From Bugzilla Helper: User-Agent: Mozilla/5.0 (compatible; Konqueror/3.3; Linux) (KHTML, like Gecko) Description of problem: It would be nice to have redundant quorum partitions. As for now, both are MANDATORY for cluster services to start. But what if i have two delocalized storage arrays, Oracle 10g with ASM (datafiles mirroring) and want the cluster to run even if one of them is broken/unpowered/stolen-by-martians ? Say: /dev/sda resides on array 1 in Rome /dev/sdb resides on array 2 in Paris if Rome gets hit by a meteor the surviving cluster nodes will not start anymore. Version-Release number of selected component (if applicable): How reproducible: Always Steps to Reproduce: 1.Make one of the quorum raw devices unavailable 2.service clumanager start Actual Results: Starting Red Hat Cluster Manager... Starting Quorum Daemon: Message from syslogd@dbrhs2 at Wed Dec 22 08:33:46 2004 ... dbrhs2 cluquorumd[6538]: <emerg> Not Starting Cluster Manager: Shared State Error: Bad file descriptor Unable to open /dev/raw/raw2 read/write. initSharedFD: unable to validate partition /dev/raw/raw2. Configuration error? [FAILED] Expected Results: Starting Red Hat Cluster Manager... Starting Quorum Daemon: [ OK ] Additional info:
Are you intending to use back-end (e.g. storage-handled) data replication? If so, simply mirror both quorum partitions as well. Note that disaster tolerance (e.g. site-disaster) doesn't currently work without manual intervention. That is, you can mirror all of the data (as long as the cluster members' hostnames and service IP addresses can be the same in both locations) and run the cluster in either place. When site A fails, an administrator must (a) prevent site A from restarting the cluster services and (b) start the cluster services at site B. In future releases of Cluster Suite, quorum partitions will not be required. Evaluating for future enhancement.

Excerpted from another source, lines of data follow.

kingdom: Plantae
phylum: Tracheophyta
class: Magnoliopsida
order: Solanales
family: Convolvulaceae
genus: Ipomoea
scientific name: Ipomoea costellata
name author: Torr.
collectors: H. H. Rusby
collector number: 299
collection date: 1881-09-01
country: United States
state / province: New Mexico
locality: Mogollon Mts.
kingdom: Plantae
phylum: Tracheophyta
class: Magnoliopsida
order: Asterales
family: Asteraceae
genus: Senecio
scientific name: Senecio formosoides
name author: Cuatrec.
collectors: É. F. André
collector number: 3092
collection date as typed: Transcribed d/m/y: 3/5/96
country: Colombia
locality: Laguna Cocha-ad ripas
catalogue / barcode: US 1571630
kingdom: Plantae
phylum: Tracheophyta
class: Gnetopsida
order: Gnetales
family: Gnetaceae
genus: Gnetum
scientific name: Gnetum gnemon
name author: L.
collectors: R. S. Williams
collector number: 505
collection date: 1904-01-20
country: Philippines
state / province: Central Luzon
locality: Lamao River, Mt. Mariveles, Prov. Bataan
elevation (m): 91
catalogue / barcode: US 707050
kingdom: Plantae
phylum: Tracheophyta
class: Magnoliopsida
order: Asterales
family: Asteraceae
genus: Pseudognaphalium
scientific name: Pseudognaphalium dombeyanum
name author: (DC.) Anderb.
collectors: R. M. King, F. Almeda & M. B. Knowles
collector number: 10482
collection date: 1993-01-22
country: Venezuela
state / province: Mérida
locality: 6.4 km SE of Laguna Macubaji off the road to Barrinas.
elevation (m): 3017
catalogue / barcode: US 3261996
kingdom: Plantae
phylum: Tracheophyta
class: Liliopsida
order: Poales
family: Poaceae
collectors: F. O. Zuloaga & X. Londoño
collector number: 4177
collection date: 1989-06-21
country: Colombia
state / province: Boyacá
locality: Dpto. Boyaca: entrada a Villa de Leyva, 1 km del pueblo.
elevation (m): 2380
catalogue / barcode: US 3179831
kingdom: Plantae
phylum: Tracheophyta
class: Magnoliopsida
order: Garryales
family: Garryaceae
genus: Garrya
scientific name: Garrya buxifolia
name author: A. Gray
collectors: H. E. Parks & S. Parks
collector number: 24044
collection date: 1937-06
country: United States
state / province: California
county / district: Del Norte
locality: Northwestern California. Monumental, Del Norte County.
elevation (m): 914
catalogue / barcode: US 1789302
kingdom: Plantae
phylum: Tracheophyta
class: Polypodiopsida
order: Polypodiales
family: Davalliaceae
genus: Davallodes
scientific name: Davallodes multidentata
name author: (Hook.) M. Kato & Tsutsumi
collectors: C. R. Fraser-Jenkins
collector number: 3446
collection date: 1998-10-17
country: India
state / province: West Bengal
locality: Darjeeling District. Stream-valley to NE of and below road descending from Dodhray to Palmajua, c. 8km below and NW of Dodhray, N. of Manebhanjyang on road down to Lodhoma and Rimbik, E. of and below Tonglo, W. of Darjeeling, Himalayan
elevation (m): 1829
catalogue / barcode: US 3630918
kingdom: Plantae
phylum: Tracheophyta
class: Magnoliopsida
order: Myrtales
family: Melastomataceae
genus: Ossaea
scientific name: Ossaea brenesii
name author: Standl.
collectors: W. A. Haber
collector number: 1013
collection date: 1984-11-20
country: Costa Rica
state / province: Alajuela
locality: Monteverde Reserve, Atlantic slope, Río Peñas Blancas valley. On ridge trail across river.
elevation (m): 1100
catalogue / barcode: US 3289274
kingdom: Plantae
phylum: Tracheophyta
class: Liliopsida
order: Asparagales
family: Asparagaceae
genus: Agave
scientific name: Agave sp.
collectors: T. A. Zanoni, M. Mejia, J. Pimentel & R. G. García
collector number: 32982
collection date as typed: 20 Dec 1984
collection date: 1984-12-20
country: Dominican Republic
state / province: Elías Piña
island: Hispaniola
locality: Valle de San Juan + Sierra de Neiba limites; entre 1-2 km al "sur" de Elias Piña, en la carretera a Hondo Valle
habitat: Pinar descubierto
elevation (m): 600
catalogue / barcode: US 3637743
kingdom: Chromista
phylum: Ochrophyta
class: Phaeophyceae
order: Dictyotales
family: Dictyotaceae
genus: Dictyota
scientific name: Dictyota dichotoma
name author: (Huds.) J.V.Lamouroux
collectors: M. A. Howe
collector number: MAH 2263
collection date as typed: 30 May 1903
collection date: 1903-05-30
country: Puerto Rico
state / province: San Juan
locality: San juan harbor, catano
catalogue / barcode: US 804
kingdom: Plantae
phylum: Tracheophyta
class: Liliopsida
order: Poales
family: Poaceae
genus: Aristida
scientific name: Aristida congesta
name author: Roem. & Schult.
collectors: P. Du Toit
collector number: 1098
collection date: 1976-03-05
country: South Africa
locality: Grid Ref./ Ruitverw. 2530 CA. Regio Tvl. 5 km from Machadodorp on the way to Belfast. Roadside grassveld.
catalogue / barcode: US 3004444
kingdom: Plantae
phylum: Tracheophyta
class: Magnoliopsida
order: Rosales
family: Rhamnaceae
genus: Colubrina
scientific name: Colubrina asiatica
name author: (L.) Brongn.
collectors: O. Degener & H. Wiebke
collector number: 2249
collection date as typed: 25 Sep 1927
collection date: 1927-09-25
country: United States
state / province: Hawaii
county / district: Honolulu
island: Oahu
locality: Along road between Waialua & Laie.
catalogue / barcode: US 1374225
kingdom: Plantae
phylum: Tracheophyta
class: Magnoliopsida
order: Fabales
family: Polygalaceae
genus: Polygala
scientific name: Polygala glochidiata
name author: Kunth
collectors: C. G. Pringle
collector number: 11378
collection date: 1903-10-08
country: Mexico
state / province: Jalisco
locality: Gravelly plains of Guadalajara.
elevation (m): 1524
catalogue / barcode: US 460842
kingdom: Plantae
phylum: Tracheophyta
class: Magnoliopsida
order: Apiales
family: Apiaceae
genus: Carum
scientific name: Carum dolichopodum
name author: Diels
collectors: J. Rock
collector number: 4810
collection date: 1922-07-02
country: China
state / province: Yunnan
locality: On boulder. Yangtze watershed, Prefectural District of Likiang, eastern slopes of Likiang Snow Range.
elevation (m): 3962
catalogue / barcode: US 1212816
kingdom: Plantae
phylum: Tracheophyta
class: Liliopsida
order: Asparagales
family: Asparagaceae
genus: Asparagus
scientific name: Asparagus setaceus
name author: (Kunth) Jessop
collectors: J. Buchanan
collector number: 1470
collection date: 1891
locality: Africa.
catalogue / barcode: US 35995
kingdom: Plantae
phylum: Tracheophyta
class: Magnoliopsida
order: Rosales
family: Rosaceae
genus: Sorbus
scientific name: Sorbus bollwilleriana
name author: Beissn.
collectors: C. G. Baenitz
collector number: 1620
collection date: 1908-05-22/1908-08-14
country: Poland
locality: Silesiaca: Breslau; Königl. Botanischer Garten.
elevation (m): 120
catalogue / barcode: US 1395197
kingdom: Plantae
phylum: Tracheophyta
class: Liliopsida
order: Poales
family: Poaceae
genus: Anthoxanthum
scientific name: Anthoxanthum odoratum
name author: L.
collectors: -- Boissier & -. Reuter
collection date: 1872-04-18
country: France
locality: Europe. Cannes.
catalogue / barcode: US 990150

No back-end data replication is available. I don't matter about Data, as it's managed by Oracle 10g Advanced Storage Management. I have 2 node and 2 arrays: node1 and array1 in site A and node2 and array2 in site B: sda -> quorum on array1 (raw1) sdb -> ASM data on array1 sdc -> quorum on array2 (raw2) sdd -> ASM data on array2 if either sites fail (fire, blackout, meteor) the node in the other site also fails (can't reach one of the quorum partition). I've resolved it this way: sda -> Linux raid autodetect on array1 sdb -> Linux raid autodetect on array1 sdc -> ASM data on array1 sdd -> Linux raid autodetect on array2 sde -> Linux raid autodetect on array2 sdf -> ASM data on array2 md0 -> RAID1 (sda sdd) -> quorum partition (raw1) md1 -> RAID1 (sdb sde) -> quorum partition (raw2) seems to work but md is not cluster aware; i am prone to incosistency between nodes :-( maybe using an md as raw pretects me from inconsistency ? Thanks
I don't think MD as raw will entirely fix this situation. However, if you're not actually sharing data (and the only shared data is the shared clumanager partitions themselves), the chances of an inconsistency should be very low (or nonexistent). Clumanager only shares small pieces of data, and those pieces are typically protected by a lock. (That said, running clumanager atop of MD or software LVM partitions is not supported. What is needed for this to work properly is a clustered LVM.)
Clustered LVM is available for RHEL4, and RHEL4 doesn't use shared partitions for state information. Since they're not required any longer, I'm closing this against RHCS3.